» **DATA SUPPLIED**:
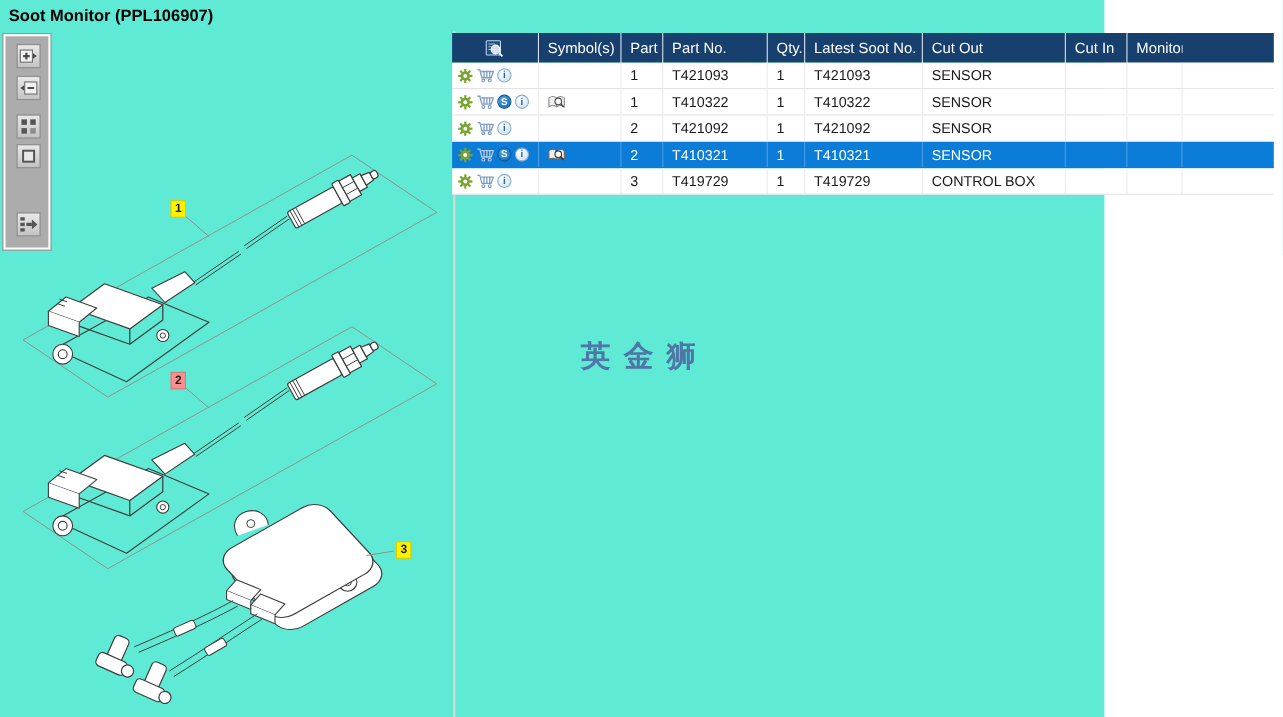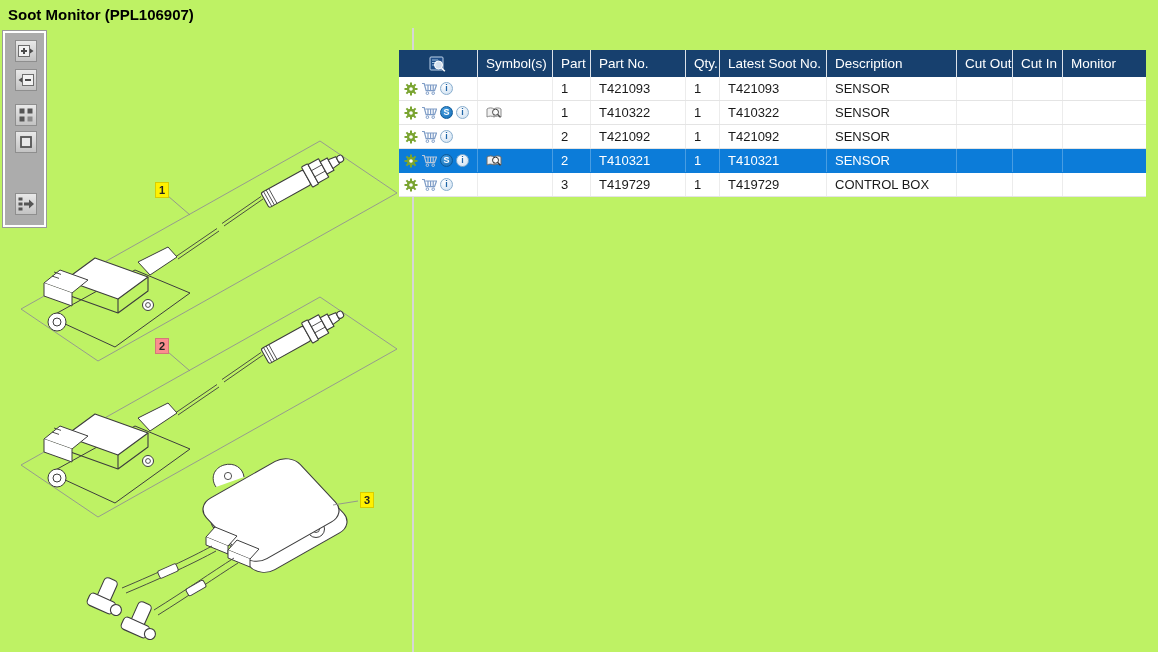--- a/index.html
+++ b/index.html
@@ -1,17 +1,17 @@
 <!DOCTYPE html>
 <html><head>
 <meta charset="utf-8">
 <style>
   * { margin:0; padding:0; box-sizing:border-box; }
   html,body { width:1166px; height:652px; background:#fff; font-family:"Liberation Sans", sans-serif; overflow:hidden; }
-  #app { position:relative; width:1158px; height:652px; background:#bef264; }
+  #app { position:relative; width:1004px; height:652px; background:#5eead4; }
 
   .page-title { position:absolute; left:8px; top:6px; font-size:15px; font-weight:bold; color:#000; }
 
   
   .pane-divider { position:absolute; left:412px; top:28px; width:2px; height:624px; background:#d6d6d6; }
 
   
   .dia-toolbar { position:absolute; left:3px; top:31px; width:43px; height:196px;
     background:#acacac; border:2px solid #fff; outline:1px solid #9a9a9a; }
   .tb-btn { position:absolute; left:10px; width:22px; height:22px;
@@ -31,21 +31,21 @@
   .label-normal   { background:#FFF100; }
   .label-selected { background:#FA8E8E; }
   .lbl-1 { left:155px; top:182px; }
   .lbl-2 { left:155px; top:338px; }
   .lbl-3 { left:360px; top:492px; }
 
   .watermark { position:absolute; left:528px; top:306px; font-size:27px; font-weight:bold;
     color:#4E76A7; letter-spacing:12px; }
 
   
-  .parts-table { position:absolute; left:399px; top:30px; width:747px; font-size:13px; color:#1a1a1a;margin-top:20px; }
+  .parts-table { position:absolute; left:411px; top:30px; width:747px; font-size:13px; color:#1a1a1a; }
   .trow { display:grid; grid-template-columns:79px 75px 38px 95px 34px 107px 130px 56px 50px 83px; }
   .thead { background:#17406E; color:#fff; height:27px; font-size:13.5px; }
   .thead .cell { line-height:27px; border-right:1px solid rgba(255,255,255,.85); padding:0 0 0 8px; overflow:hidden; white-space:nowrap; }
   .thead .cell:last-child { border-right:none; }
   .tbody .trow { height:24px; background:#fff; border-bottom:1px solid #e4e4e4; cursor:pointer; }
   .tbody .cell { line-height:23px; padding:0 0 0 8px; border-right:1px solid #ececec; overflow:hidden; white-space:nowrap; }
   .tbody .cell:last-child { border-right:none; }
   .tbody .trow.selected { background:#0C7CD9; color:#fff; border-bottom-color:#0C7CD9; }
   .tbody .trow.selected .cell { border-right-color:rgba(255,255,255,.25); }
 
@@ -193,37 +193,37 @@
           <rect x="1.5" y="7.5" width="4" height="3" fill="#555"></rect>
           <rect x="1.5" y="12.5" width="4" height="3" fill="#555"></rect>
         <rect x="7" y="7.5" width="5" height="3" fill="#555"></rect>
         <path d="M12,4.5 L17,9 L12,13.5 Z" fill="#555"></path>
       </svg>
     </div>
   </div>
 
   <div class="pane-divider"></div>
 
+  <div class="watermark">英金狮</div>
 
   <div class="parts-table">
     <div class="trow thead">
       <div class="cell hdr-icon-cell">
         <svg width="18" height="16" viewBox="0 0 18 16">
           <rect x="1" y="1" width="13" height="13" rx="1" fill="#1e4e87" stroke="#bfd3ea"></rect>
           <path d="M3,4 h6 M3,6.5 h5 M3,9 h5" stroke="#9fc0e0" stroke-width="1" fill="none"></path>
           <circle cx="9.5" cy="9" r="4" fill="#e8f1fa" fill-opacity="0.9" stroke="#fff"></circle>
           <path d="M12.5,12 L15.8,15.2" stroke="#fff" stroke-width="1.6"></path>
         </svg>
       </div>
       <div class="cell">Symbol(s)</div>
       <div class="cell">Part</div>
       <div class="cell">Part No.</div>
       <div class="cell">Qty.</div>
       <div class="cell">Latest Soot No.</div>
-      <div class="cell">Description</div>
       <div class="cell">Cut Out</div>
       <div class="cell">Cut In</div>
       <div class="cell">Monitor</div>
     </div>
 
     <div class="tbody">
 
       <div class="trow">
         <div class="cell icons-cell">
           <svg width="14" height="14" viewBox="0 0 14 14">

» **THE PROBLEM**: Filter the records above for lines containing the word "divider", and copy those lines.

» **SOLUTION TO THIS TASK**:
   .pane-divider { position:absolute; left:412px; top:28px; width:2px; height:624px; background:#d6d6d6; }
   <div class="pane-divider"></div>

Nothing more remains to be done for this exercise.